The question always comes up in New Delhi these days, somewhere between polite introductions and drinks: What would the reign of Narendra Modi, who seems increasingly likely to be the next prime minister, mean for India?
One man, pro-business and a glass of whiskey in hand at the club, told me recently that Modi and his Hindu nationalist Bharatiya Janata Party (BJP) will bring needed centralization to a government that at times seems unable to impose its writ. Another—a highly educated liberal in socks, slacks, and polo shirt on the sofa just before lunch—wondered aloud whether the nation is forsaking its secular mooring for a dangerous populist.
Prediction in politics, especially in a nation as large and complex as India, is bound to be wrong much of the time. But public remarks by BJP officials and conservative Hindus apparently taking note of political winds are worth considering. (To be sure, there have been sharp words from both sides. For example, video surfaced of a candidate from the ruling Congress Party saying that he would “chop” Modi into tiny pieces.) Beneath the back and forth of explanation and disavowal, the consistency and vehemence of the messaging suggest an approach that, in a nation with a history of sectarian bloodshed, has some worried:
1. A conservative Hindu politician told a crowd that there are ways to discourage Muslims from purchasing property in Hindu neighborhoods. According to one account, Pravin Togadia allegedly met with protestors outside a home owned by a Muslim businessman and gave the occupant 48 hours to vacate the house. Togadia advised his audience to use stones, tires, and tomatoes, according to the Times of India.
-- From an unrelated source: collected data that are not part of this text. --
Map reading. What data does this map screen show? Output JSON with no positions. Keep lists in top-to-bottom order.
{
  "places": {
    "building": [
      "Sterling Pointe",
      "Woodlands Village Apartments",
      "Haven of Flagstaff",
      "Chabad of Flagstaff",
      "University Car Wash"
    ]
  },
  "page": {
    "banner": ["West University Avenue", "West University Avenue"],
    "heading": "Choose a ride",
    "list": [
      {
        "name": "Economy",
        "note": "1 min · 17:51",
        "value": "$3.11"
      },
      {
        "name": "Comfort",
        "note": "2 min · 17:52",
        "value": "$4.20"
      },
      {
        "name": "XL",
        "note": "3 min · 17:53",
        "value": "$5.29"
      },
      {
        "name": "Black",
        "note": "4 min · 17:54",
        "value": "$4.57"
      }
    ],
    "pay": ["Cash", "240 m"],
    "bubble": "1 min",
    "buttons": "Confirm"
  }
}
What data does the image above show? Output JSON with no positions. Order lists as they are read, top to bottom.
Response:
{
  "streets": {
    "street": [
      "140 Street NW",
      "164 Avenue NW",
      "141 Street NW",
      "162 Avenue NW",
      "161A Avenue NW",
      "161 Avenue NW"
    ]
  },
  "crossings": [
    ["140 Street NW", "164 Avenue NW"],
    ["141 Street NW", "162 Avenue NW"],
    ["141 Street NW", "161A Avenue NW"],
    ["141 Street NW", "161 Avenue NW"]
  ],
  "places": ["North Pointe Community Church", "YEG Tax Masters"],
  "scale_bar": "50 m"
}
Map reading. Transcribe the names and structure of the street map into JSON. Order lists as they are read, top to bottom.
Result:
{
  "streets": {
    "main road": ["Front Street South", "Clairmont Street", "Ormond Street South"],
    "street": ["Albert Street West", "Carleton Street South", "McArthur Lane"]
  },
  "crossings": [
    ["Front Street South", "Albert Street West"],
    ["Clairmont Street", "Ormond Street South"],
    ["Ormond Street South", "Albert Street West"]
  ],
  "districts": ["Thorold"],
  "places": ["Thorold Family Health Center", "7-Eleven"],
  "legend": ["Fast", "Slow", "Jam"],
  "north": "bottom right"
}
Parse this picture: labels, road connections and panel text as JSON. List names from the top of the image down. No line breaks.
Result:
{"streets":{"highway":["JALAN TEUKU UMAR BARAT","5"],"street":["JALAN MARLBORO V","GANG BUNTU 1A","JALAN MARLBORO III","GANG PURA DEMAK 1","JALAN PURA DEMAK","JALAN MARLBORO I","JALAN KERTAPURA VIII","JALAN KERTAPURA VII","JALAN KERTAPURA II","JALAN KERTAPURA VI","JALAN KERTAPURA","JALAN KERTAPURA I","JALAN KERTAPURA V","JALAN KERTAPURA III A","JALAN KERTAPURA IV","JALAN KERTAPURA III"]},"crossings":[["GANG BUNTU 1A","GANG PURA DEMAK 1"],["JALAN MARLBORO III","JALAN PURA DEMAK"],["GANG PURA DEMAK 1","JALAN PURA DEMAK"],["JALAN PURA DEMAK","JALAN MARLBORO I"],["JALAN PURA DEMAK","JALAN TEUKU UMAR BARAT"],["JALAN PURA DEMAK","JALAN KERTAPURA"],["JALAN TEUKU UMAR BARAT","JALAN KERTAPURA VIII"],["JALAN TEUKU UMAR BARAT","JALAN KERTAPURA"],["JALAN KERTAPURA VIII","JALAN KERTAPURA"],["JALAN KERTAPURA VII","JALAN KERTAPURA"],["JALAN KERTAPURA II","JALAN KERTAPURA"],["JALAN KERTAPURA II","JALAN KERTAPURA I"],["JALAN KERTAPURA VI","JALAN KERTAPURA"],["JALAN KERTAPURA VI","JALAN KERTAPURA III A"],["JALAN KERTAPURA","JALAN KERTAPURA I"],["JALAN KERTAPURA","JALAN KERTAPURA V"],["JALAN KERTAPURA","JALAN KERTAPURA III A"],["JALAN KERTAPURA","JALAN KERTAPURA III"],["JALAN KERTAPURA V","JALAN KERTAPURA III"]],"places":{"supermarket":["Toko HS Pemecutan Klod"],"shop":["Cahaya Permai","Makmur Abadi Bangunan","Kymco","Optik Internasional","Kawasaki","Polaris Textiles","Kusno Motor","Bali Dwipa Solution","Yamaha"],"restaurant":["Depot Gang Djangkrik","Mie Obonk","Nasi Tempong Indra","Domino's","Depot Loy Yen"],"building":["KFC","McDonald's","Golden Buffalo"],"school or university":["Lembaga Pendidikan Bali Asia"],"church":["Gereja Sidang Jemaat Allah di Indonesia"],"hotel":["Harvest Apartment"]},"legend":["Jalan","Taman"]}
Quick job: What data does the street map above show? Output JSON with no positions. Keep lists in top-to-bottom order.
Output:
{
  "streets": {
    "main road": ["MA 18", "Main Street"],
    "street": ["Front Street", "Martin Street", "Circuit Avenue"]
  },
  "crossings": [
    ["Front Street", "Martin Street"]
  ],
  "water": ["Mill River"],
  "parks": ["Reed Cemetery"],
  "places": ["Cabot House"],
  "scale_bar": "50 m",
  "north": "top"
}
Togadia disputed that version of events and claimed through an online post that he was only offering advice on using the legal and governmental channels “if they felt that they are being forced into any selling of their houses.” (The newspaper subsequently said it has video confirming the initial report.)
The anecdote takes on broader significance for two reasons: The incident occurred in the western state of Gujarat, where some 1,000 people, mostly Muslim, were killed in brutal riots that included death-by-sword in 2002. The chief minister of Gujarat at the time of that bloodshed, as is still the case, was Narendra Modi. But as ever in Indian politics, there are caveats: A Supreme Court-appointed panel found no evidence that Modi’s decisions prevented the 2002 riot victims from receiving help. While Modi and Togadia have a shared background in Hindu nationalist politics, the two men do not now get along well.
2. A BJP parliament candidate informed a rally that those who do not support Modi will soon have no place in India. With senior BJP leadership standing by, Giriraj Singh said that Pakistan, the Muslim nation to the west, is where such people belong. BJP officials were quick to publicly express displeasure with Singh’s remarks, but he did not back down: “I stand by my statement that those trying their best to stop Modi from coming to power have no place in India and should go to Pakistan.”
3. A senior Modi aide was accused of telling voters they could get revenge by voting for Modi. Amit Shah was speaking in a north India district earlier this month near the site of riots last year that included murder and reports of gang rape. One account described how a “crowd of Hindu men came brandishing guns, swords and machetes, shouting that Muslims should go either to Pakistan or Kabristan (graveyard).”
4. Modi has signaled his desire to distance his campaign from militant sentiment and focus on shared national goals. As he tweeted on Tuesday:
However, many still point to his remarks during an interview with Reuters last year about the 2002 riots:
“Another thing, any person if we are driving a car, we are a driver, and someone else is driving a car and we’re sitting behind, even then if a puppy comes under the wheel, will it be painful or not? Of course it is. If I’m a chief minister or not, I’m a human being. If something bad happens anywhere, it is natural to be sad.”
There was an expression of sadness in those words. And there was, too, the unavoidable fact that he’d compared the dead to dogs.